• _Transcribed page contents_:
= Beginning of Section =

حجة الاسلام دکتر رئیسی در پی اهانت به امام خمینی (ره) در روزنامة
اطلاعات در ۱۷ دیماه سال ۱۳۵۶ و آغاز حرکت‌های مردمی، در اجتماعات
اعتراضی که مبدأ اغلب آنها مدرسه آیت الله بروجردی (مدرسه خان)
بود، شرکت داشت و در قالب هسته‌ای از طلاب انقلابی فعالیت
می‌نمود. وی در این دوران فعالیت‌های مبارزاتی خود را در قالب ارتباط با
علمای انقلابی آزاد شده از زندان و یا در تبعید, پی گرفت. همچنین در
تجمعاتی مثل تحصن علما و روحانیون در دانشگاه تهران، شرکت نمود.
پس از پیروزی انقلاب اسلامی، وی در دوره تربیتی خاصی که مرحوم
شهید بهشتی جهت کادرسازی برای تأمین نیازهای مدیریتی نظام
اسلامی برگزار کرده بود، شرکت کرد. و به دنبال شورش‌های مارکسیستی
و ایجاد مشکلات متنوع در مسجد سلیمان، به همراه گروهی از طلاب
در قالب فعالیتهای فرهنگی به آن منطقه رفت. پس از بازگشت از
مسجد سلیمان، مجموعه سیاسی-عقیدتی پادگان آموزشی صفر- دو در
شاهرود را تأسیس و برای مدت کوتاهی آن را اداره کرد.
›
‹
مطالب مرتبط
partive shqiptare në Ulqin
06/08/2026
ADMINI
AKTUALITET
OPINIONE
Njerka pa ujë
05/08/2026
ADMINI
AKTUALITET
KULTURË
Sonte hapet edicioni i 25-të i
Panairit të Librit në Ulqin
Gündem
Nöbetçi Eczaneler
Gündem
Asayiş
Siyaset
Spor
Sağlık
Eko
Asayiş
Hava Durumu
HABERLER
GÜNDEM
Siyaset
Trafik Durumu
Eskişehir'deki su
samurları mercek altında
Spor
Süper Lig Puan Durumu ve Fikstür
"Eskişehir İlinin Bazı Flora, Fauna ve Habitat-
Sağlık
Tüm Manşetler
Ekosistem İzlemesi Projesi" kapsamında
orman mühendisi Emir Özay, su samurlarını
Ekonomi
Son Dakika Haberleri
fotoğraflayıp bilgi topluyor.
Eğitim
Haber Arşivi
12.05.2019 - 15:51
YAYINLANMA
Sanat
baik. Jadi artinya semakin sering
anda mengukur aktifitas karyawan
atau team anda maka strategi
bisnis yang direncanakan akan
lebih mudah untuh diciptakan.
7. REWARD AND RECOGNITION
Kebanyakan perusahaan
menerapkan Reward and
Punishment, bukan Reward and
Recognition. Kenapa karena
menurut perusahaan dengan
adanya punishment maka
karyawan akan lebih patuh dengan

= End of Section =

Could you write out all of the entries again, changing every "ADMINI" to "EDITORI" and leaving everything else the same?

حجة الاسلام دکتر رئیسی در پی اهانت به امام خمینی (ره) در روزنامة
اطلاعات در ۱۷ دیماه سال ۱۳۵۶ و آغاز حرکت‌های مردمی، در اجتماعات
اعتراضی که مبدأ اغلب آنها مدرسه آیت الله بروجردی (مدرسه خان)
بود، شرکت داشت و در قالب هسته‌ای از طلاب انقلابی فعالیت
می‌نمود. وی در این دوران فعالیت‌های مبارزاتی خود را در قالب ارتباط با
علمای انقلابی آزاد شده از زندان و یا در تبعید, پی گرفت. همچنین در
تجمعاتی مثل تحصن علما و روحانیون در دانشگاه تهران، شرکت نمود.
پس از پیروزی انقلاب اسلامی، وی در دوره تربیتی خاصی که مرحوم
شهید بهشتی جهت کادرسازی برای تأمین نیازهای مدیریتی نظام
اسلامی برگزار کرده بود، شرکت کرد. و به دنبال شورش‌های مارکسیستی
و ایجاد مشکلات متنوع در مسجد سلیمان، به همراه گروهی از طلاب
در قالب فعالیتهای فرهنگی به آن منطقه رفت. پس از بازگشت از
مسجد سلیمان، مجموعه سیاسی-عقیدتی پادگان آموزشی صفر- دو در
شاهرود را تأسیس و برای مدت کوتاهی آن را اداره کرد.
›
‹
مطالب مرتبط
partive shqiptare në Ulqin
06/08/2026
EDITORI
AKTUALITET
OPINIONE
Njerka pa ujë
05/08/2026
EDITORI
AKTUALITET
KULTURË
Sonte hapet edicioni i 25-të i
Panairit të Librit në Ulqin
Gündem
Nöbetçi Eczaneler
Gündem
Asayiş
Siyaset
Spor
Sağlık
Eko
Asayiş
Hava Durumu
HABERLER
GÜNDEM
Siyaset
Trafik Durumu
Eskişehir'deki su
samurları mercek altında
Spor
Süper Lig Puan Durumu ve Fikstür
"Eskişehir İlinin Bazı Flora, Fauna ve Habitat-
Sağlık
Tüm Manşetler
Ekosistem İzlemesi Projesi" kapsamında
orman mühendisi Emir Özay, su samurlarını
Ekonomi
Son Dakika Haberleri
fotoğraflayıp bilgi topluyor.
Eğitim
Haber Arşivi
12.05.2019 - 15:51
YAYINLANMA
Sanat
baik. Jadi artinya semakin sering
anda mengukur aktifitas karyawan
atau team anda maka strategi
bisnis yang direncanakan akan
lebih mudah untuh diciptakan.
7. REWARD AND RECOGNITION
Kebanyakan perusahaan
menerapkan Reward and
Punishment, bukan Reward and
Recognition. Kenapa karena
menurut perusahaan dengan
adanya punishment maka
karyawan akan lebih patuh dengan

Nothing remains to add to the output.